The first-person periscope view does take a bit to learn, but once everything falls into place (or can be ignored mostly like the engine gauge), you’ll have a fairly decent shooting gallery on your hands. The hazardless modes are a bit too long and drawn out since your fuel isn’t at risk, but once depth charges get introduced, you will have to more carefully manage your fuel and actions to ensure you can play long enough to get a good point total. The ships aren’t the best targets due to having little time to anticipate most of their approaches, but they aren’t terrible either, the slow tankers easy to peg and the more valuable destroyers and PT boats more like the bonus prize for good gauge use or general good luck.
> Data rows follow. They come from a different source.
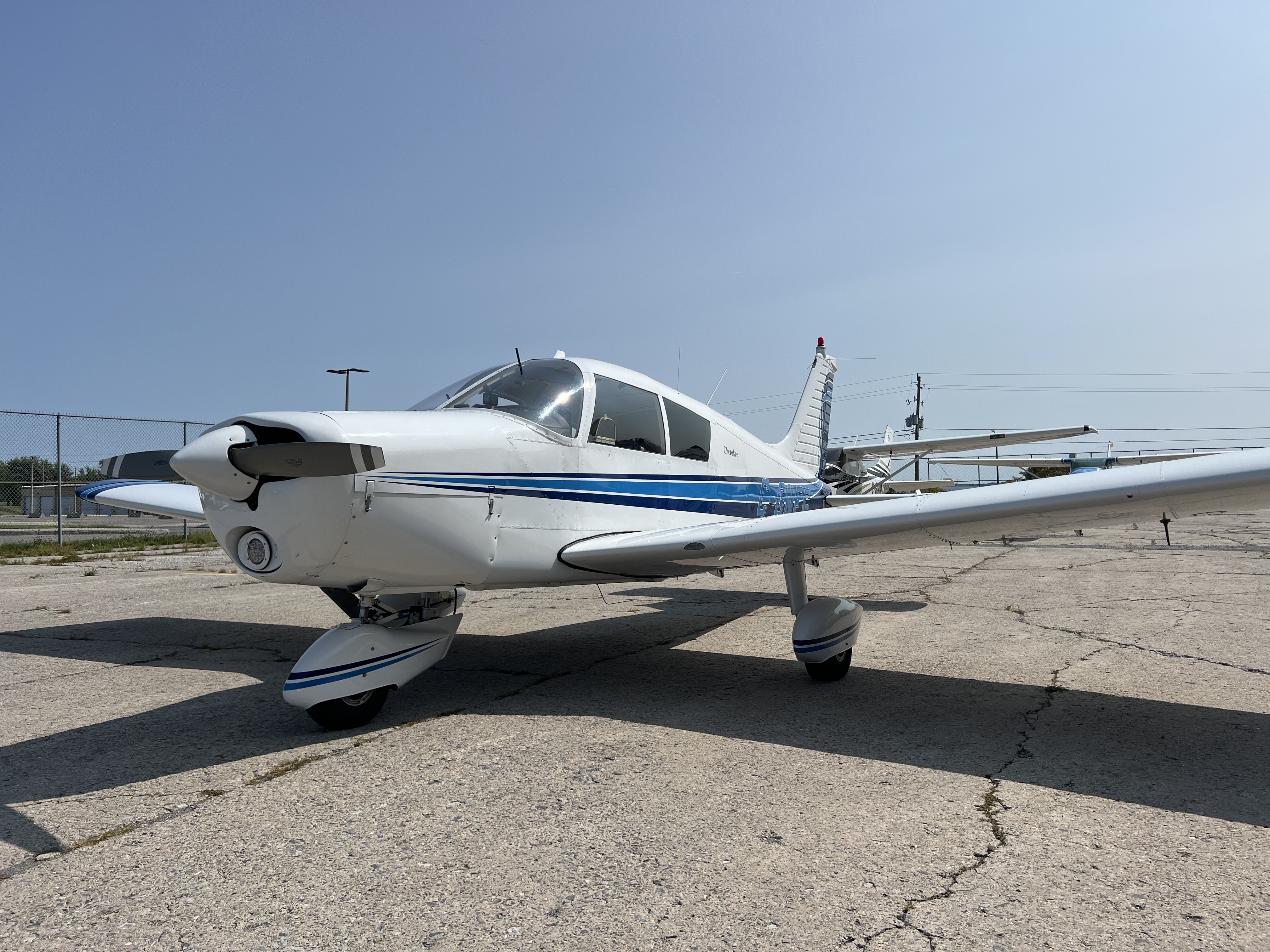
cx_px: 635
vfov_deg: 53.1
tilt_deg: +1.5
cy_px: 476
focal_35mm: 26
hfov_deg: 67.3
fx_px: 954
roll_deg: +1.4
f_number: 1.5
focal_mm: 5.7
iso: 50
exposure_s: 1/10309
THE VERDICT: Submarine Commander’s periscope view and gauges manage to take a fairly simple ship shooting gallery and make it a bit more complex. While the random ships are a bit too quick and encourage a somewhat sedentary gameplay style, the depth charges get you moving about a bit and help make the management of your fuel a more engaging activity. Every motion, every shot fired, and every hit taken will push you closer to the end of your session, the balance in earning points and wasting resources to do so helping to hide the issues you’ll see if you play on the simplest game modes. Turn up the difficulty and suddenly things get even more dangerous as your helpful gauges can be put out of commission, ensuring that this shootout in the sea is not totally straightforward and thus not sunk by some of its blander elements.

 

And so, I give Submarine Commander for the Atari 2600…

An OKAY rating. Submarine Commander has quite a bit going on in it for such a simple game, but its elements don’t gel together perfectly. The periscope view is a fine addition that helps it stand out and makes the aquatic combat visually distinct, but you don’t quite get to see enough of the screen to lead your targets well and the vertical layers mean you can’t view all the action at once. Had the ships been designed around your viewing limitations it wouldn’t be much of an issue, but so many of them aren’t on the screen long enough for you to reply with torpedoes, the alternating firing pattern and little reward for moving limiting the potential of the game’s format. Despite those limits, it still gives you enough to keep track of, the gauges helping make up for the restricted view and your fuel management ensuring it’s not a game about madly firing shots and hoping you luck into the points. Weighing the value of an action on the fly, seeing the results of bad decisions, and bettering your actions to last longer and score higher as you play more Submarine Commander ensure it’s still a decent time, but it’s not hard to imagine how better hardware could rectify so many of the issues caused mostly by a so-so relationship with visibility and reaction time.

 

Submarine Commander stays afloat thanks to the fuel system and it gauges augmenting some fairly simple shooting, but all the bells and whistles the periscope view adds to play also come with the factor that undermines it the most. Real life submarines are certainly hampered by their visibility as well, but they aren’t shooting galleries made to entertain either. Submarine Commander could have been a more enjoyable title if it continued to adjust the real world limitations it imitated to be better suited for a video game.